# "Never Judge a Book By Its Cover"



## WildRoseBeef (Apr 16, 2009)

It's tough to not be cynical at first, but this woman proved that looks don't have to go with a great voice:

http://www.youtube.com/watch?v=9lp0IWv8QZY

Prepared to be wowed!


----------



## Farmer Kitty (Apr 16, 2009)

That was all the talk yesterday on the Today Show! It was fun to watch Simon's face!


----------



## wynedot55 (Apr 16, 2009)

shes been all over the tv for 2 days.am she can sing.


----------



## Thewife (Apr 16, 2009)

I saw her on our local news this morning, she is good!
Simon did look pretty shocked!


----------



## Kute Kitten (Apr 16, 2009)

She is one good singer, and she's 47! That was awsome!


----------



## Farmer Kitty (Apr 16, 2009)

Kute Kitten said:
			
		

> She is one good singer, and she's 47! That was awsome!
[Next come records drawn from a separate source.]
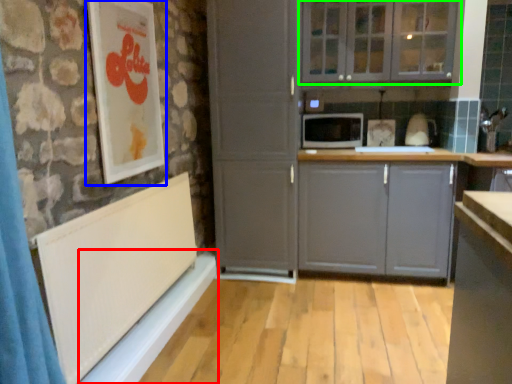
Question: Based on their relative distances, which object is nearer to window sill (highlighted by a red box)? Choose from picture frame (highlighted by a blue box) and cabinetry (highlighted by a green box).

Choices:
 (A) picture frame
 (B) cabinetry

Answer: (A)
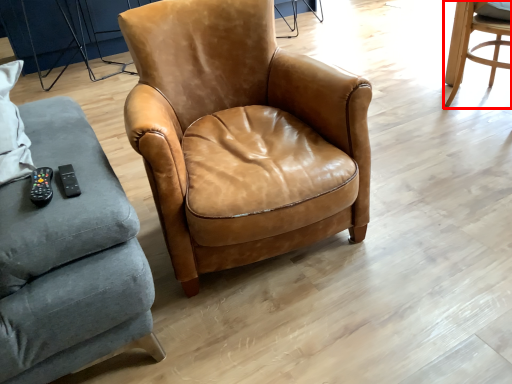
Question: From the image's perspective, what is the correct spatial positioning of chair (annotated by the red box) in reference to chair?

Choices:
 (A) above
 (B) below

Answer: (A)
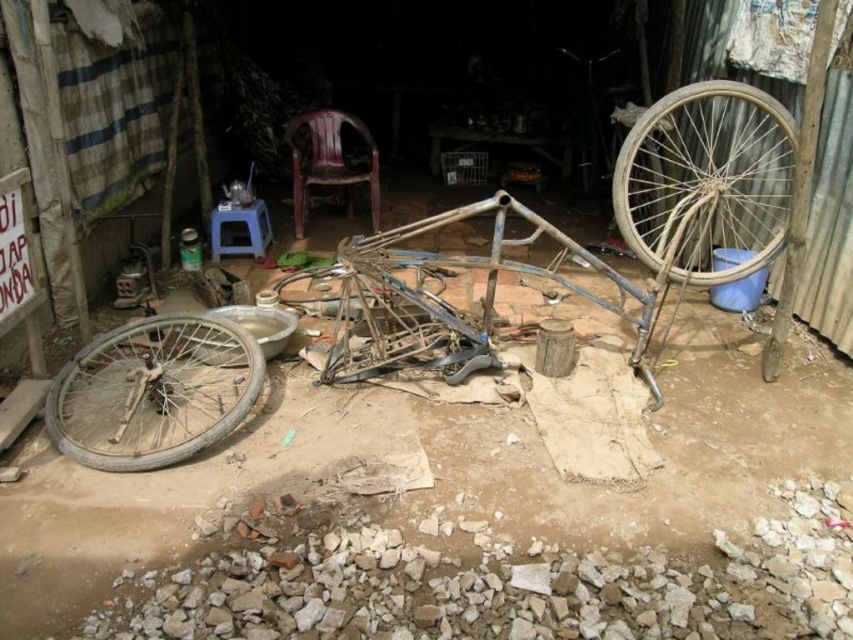
Question: Which object appears farthest from the camera in this image?

Choices:
 (A) rusty metal wheel at right
 (B) rusty metal bicycle frame at center
 (C) rusty metal wheel at lower left

Answer: (B)

Question: Among these objects, which one is farthest from the camera?

Choices:
 (A) rusty metal wheel at lower left
 (B) rusty metal wheel at right

Answer: (B)

Question: Is rusty metal wheel at right closer to camera compared to rusty metal wheel at lower left?

Choices:
 (A) yes
 (B) no

Answer: (B)

Question: Is rusty metal bicycle frame at center below rusty metal wheel at right?

Choices:
 (A) no
 (B) yes

Answer: (B)

Question: Where is rusty metal wheel at right located in relation to rusty metal wheel at lower left in the image?

Choices:
 (A) above
 (B) below

Answer: (A)

Question: Which object is positioned farthest from the rusty metal wheel at right?

Choices:
 (A) rusty metal wheel at lower left
 (B) rusty metal bicycle frame at center

Answer: (A)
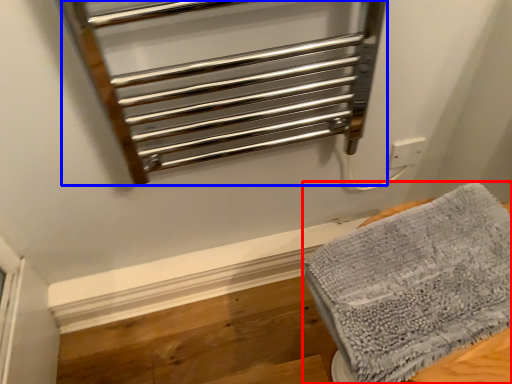
Question: Which point is closer to the camera, towel (highlighted by a red box) or cage (highlighted by a blue box)?

Choices:
 (A) towel
 (B) cage

Answer: (B)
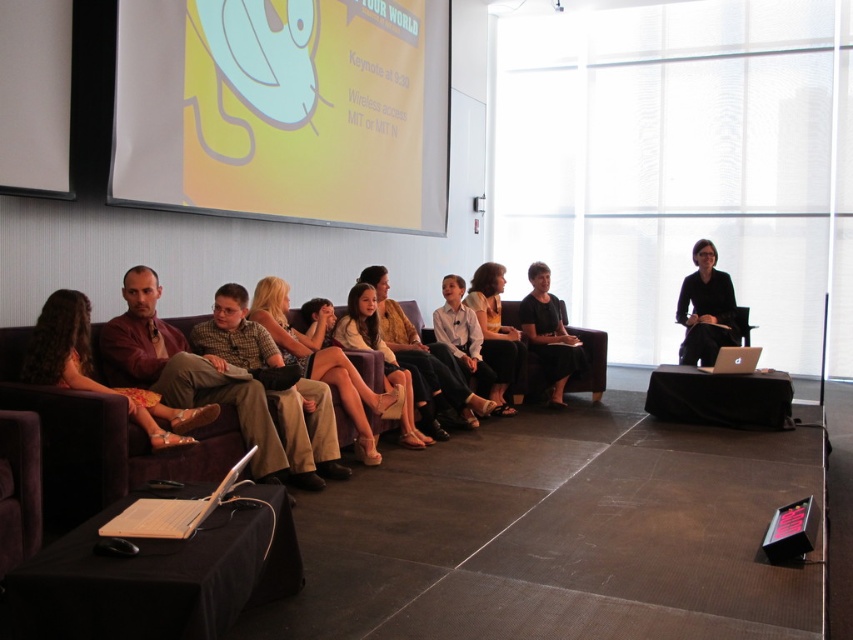
Looking at this image, you are an attendee at this presentation. You want to move from your current position to the silver metallic laptop at right to retrieve your notes. However, there is a matte brown leather couch at left in your path. Can you walk around the couch to reach the laptop?

The matte brown leather couch at left is to the left of the silver metallic laptop at right, so you can walk around the couch to reach the laptop.

You are standing at the center of the conference room and need to move to the black fabric chair at right. Which direction should you walk to reach it?

Since the black fabric chair at right is located at point 0.483 on the x axis and 0.829 on the y axis, you should walk towards the right side of the room to reach it.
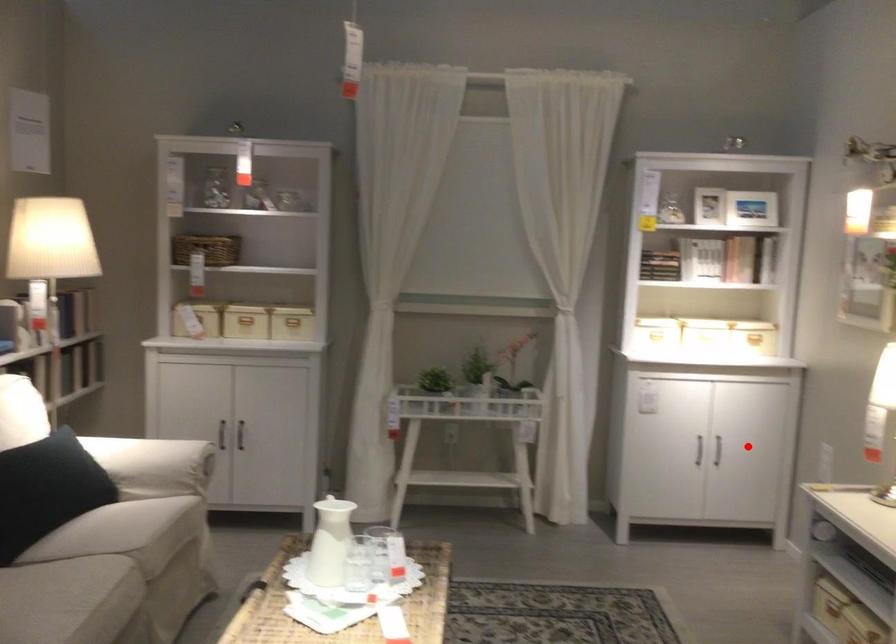
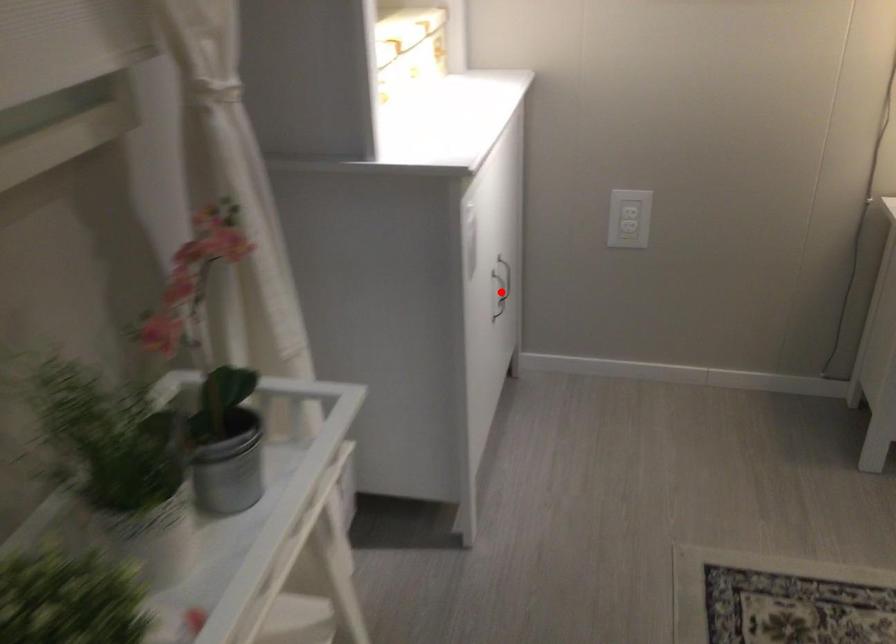
I am providing you with two images of the same scene from different viewpoints. A red point is marked on the first image and another point is marked on the second image. Do the highlighted points in image1 and image2 indicate the same real-world spot?

Yes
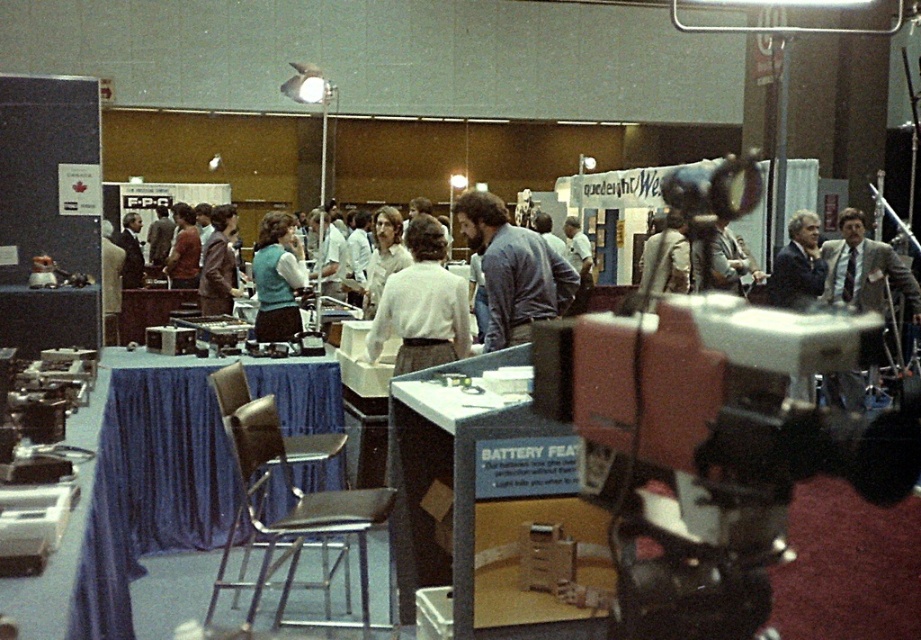
You are a photographer at the event and need to adjust your focus. You have two points to focus on in the image. The first is at point (538, 244) and the second is at point (270, 246). Which point should you focus on first if you want to start with the one closer to the camera?

You should focus on point (538, 244) first because it is closer to the camera than point (270, 246) according to the description.

You are organizing a photo shoot and need to ensure that the blue cotton shirt at center and the matte blue vest at center are both visible in the frame. Given their sizes, which item should you prioritize positioning closer to the camera to ensure it doesn t get obscured?

The blue cotton shirt at center occupies less space than the matte blue vest at center, so you should prioritize positioning the blue cotton shirt at center closer to the camera to ensure it doesn t get obscured by the larger matte blue vest at center.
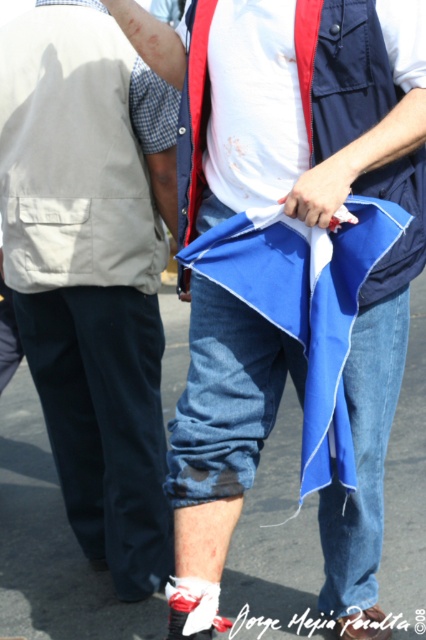
Question: Which of the following is the farthest from the observer?

Choices:
 (A) (88, 292)
 (B) (319, 340)

Answer: (A)

Question: Can you confirm if matte khaki vest at left is positioned to the right of dark blue denim jeans at lower center?

Choices:
 (A) yes
 (B) no

Answer: (B)

Question: Among these points, which one is farthest from the camera?

Choices:
 (A) (275, 228)
 (B) (104, 161)

Answer: (B)

Question: Considering the real-world distances, which object is closest to the dark blue denim jeans at lower center?

Choices:
 (A) blue fabric flag at lower center
 (B) matte khaki vest at left

Answer: (B)

Question: Can you confirm if matte khaki vest at left is wider than dark blue denim jeans at lower center?

Choices:
 (A) no
 (B) yes

Answer: (B)

Question: Can you confirm if matte khaki vest at left is positioned to the left of dark blue denim jeans at lower center?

What? You say that like 47 is old. Watch it kid!


----------



## wynedot55 (Apr 16, 2009)

kitty your no where near 47.


----------



## Farmer Kitty (Apr 16, 2009)

wynedot55 said:
			
		

> kitty your no where near 47.


Others here are! I'm under a decade to it.


----------



## wynedot55 (Apr 16, 2009)

yes theres a bunch of us close to it or over it.


----------



## GrassFarmerGalloway (Apr 17, 2009)

I saw this before everybody else. Several days ago.


----------



## Kute Kitten (Apr 17, 2009)

How did you see this before everyone else, GFG?


----------



## GrassFarmerGalloway (Apr 18, 2009)

Through the IDQ and the DUG.


----------



## Farmer Kitty (Apr 18, 2009)

GrassFarmerGalloway said:
			
		

> Through the IDQ and the DUG.


The WHAT? This old timer doesn't follow.


----------



## GrassFarmerGalloway (Apr 19, 2009)

The grapevine, essentially.


----------



## Kute Kitten (Apr 19, 2009)

Oh.


----------